In her talk Drilling for Life on Mars, Carol Stoker, NASA Ames Research Center, reviewed the evidence for liquid water beneath the Martian surface. Stoker then shared data from a drilling project in Rio Tinto, Spain, designed to simulate a possible scenario for finding evidence of subsurface life on Mars.

Exhibits and Demos
The physics photo contest attracted a great deal of attention and many favorable comments. Vernier Software & Technology provided the prizes for the winners. The 100 semi-finalist photos were conveniently located near the registration area and exhibit hall where more than 35 vendors displayed their products. The exhibit area with available refreshments provided a good central location to meet colleagues and talk about teaching physics during morning and afternoon breaks in the concurrent sessions. The three poster sessions also took place in the exhibit area with one third of the posters being displayed each day of the meeting. The AAPT Committee on Apparatus conducted the annual apparatus competition and pictures and descriptions of the entries are available at http://www.personal.psu.edu/faculty/r/e/ref7/apparatus/.

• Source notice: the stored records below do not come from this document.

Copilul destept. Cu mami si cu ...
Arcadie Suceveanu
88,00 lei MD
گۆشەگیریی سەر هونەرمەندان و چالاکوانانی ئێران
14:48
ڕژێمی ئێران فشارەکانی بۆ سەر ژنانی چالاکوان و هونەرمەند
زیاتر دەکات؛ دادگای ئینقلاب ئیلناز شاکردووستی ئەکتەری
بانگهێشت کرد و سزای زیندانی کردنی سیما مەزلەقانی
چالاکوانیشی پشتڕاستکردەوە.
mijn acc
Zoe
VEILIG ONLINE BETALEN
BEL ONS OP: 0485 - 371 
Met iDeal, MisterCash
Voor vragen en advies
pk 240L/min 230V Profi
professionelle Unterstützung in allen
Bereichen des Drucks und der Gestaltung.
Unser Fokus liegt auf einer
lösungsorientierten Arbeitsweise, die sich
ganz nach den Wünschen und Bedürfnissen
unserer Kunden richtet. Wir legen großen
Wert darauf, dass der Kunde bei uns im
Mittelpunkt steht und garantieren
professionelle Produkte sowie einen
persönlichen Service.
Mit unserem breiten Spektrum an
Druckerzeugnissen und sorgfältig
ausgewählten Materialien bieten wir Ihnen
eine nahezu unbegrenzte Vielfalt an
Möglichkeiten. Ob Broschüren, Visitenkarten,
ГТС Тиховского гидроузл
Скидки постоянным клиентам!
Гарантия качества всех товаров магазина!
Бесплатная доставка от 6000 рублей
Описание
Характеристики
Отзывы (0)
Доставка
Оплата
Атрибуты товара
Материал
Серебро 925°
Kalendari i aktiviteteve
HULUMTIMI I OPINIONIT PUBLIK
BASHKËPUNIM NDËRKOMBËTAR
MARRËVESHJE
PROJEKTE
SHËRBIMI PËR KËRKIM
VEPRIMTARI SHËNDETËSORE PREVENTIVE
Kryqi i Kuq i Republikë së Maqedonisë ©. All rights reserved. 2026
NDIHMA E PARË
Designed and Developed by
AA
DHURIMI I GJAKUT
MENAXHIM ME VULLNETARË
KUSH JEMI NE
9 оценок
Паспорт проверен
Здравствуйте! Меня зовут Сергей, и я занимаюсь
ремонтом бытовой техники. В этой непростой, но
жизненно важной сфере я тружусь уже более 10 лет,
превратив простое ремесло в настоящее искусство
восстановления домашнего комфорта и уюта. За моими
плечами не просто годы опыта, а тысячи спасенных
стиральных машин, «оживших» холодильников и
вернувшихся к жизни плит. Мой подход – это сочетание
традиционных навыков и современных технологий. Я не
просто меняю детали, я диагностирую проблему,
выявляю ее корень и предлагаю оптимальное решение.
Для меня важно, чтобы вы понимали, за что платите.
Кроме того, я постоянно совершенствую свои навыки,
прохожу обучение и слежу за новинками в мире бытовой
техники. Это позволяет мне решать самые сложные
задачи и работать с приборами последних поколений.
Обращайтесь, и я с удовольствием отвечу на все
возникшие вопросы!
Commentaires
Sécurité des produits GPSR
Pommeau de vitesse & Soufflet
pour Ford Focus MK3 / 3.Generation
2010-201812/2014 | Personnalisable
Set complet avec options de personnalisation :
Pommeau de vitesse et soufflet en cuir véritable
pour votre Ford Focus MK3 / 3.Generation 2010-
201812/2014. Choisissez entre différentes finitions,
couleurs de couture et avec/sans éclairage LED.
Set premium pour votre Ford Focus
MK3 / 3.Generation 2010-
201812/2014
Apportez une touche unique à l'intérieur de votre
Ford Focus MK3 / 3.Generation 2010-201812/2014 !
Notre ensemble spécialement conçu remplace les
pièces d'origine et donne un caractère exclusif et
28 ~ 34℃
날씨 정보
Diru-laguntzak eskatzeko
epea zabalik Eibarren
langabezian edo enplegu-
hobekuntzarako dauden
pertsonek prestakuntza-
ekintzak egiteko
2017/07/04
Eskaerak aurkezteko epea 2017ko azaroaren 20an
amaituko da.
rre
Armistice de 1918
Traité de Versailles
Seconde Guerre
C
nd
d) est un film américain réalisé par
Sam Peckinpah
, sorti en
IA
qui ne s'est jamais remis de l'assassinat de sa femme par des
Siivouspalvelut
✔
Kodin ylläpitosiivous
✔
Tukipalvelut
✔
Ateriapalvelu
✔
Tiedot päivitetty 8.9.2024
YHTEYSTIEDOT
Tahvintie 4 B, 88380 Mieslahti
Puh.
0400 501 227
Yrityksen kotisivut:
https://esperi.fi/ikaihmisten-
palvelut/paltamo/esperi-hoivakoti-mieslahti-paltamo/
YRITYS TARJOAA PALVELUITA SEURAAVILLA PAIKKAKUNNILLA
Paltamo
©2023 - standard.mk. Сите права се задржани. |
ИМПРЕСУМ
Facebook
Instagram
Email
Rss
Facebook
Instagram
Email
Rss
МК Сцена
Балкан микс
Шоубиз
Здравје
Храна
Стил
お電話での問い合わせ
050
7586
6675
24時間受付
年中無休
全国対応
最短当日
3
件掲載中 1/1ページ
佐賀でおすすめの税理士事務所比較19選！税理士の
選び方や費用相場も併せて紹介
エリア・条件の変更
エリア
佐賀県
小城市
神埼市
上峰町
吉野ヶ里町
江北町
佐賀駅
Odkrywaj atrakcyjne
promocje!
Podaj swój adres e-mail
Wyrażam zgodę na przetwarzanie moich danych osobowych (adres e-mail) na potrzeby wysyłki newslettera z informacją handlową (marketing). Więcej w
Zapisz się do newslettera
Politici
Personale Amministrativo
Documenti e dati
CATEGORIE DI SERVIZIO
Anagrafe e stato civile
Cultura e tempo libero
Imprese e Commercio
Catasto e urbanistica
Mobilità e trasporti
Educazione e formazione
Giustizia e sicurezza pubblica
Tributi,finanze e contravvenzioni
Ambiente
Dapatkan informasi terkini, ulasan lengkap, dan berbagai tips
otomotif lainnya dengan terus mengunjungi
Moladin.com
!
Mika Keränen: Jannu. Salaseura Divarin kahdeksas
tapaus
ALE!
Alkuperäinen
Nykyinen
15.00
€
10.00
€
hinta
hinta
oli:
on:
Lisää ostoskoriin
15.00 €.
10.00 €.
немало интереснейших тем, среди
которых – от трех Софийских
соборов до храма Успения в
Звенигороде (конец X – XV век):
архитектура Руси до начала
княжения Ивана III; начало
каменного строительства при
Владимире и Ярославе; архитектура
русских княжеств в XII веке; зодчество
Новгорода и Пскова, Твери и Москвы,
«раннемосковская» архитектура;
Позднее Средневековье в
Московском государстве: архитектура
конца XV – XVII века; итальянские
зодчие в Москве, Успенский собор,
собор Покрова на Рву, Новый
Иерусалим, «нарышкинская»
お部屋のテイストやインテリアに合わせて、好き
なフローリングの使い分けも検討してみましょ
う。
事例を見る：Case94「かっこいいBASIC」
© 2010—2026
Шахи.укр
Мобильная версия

The apparatus competition entries were on display during the meeting in the PIRA resource room. PASCO Scientific provides prizes for the apparatus competition.

In Conclusion
More than 500 meeting participants attended the “Picnic Extravaganza” on Monday evening on the grounds of PASCO Scientific in nearby Roseville. They were joined by PASCO employees who were celebrating the 40th anniversary of PASCO’s founding by Paul Stokstad. Tours of PASCO’s facilities were provided by the PASCO employees and picnic entertainment was provided by the Outlaws of Physics band. The demonstration show following the meal featured a caber toss, whirlies, the bed of nails, an Olympic shot putter and Dave Willey walking on hot coals.

On Tuesday evening, the Physics Phun for Everyone! demonstration show featured the bubble blowing antics of Tom Noddy and demonstrations by Chris Chiaverina, Paul Hewitt and Paul Robinson. Approximately 80 attendees participated in tailgating party at a San Francisco Giants baseball game on Saturday prior to the meeting arranged for by loyal Giant fan Paul Robinson and many meeting attendees made it downtown to visit Old Sacramento and the California state capitol.

The CSUS campus was very welcoming to participants and the meeting was well organized by AAPT staff with assistance from the university staff, especially Peter Urone and Varney Johnson from the Physics Department.